If you are involved in security awareness sooner or later you will have to present.  It can be anything from teaching fellow employees about security awareness, to briefing management on the impact of your awareness program.  The problem is many of us in security are not good communicators.  There is nothing more dissapointing than attending a security conference to hear your favorite security researcher present on their latest finding or newest tool, only to fall asleep five minutes into the talk because they are terrible communicators.  Over the past fifteen years I've done alot of presenting and teaching, and in that time I've made a tremendous number of mistakes.  My personal top ten take aways for successful presenting are listed below.  If you have any suggestions or lessons learned, feel free to share in comments or email me at lspitzner@sans.org.  
  1. Introduce Yourself
  2. Start At The Beginning
  3. Talk Slowly
  4. Key Points on Screen
  5. Eliminating Physical Barriers
  6. Use Images or Minimal Text
  7. Eye Contact
  8. War Stories
  9. Repeat The Question
  10. Ask Them Questions
  11. Presenting Tips For Webinars
  12. Presenting Tips For Simulcasts
#1 Introduce Yourself Whenever you start a presentation, first introduce yourself.  Far too often folks jump right into their presentation with no introduction or background.
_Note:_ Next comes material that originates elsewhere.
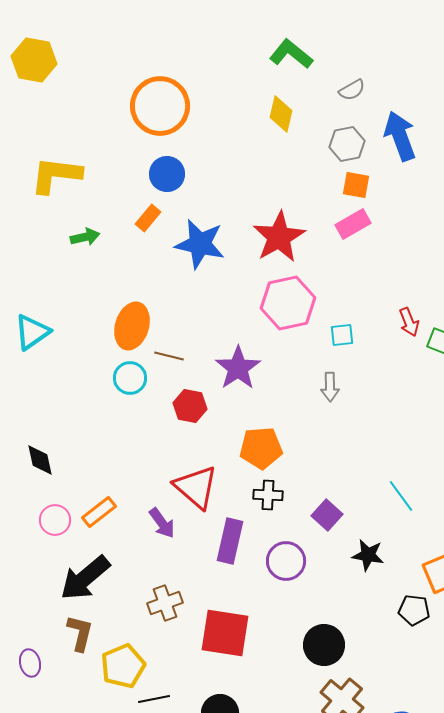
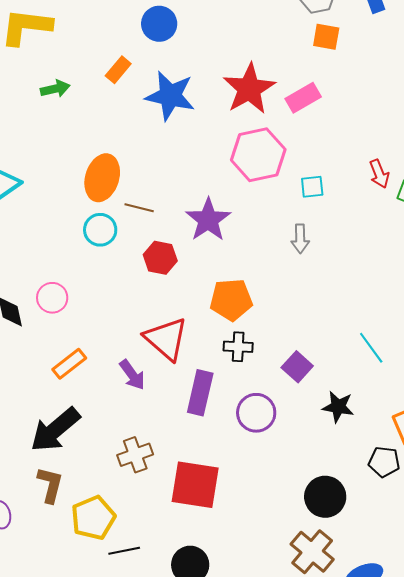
blue circle: (167, 174) -> (159, 24), moved
pink rectangle: (353, 224) -> (303, 98), moved
pink circle: (55, 520) -> (52, 298), moved
black circle: (324, 645) -> (325, 497), moved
Who are you, where do you come from, why should I listent to you?  Introducing yourself makes you human, it can help establish a bond with the audience.  They want to know you, they actually want to see you succeed.  The second is your experience can help establish your credibility.  It helps answer the question why people should listen to you.  Finally, if this is part of an internal awareness program it helps promote your security team.  "Hi, my name is Lance Spitzner, I'm the security awareness officer for our security team".  Many employees may not realize there is a security awareness officer, some may not even know your organization has a security team.  By introducing yourself you help make them aware of these resources, and put a human face to it.  When I used to first present I made this mistake all the time.  You know you messed up when after your talk people have to ask who you are, what you do or what organization you come from.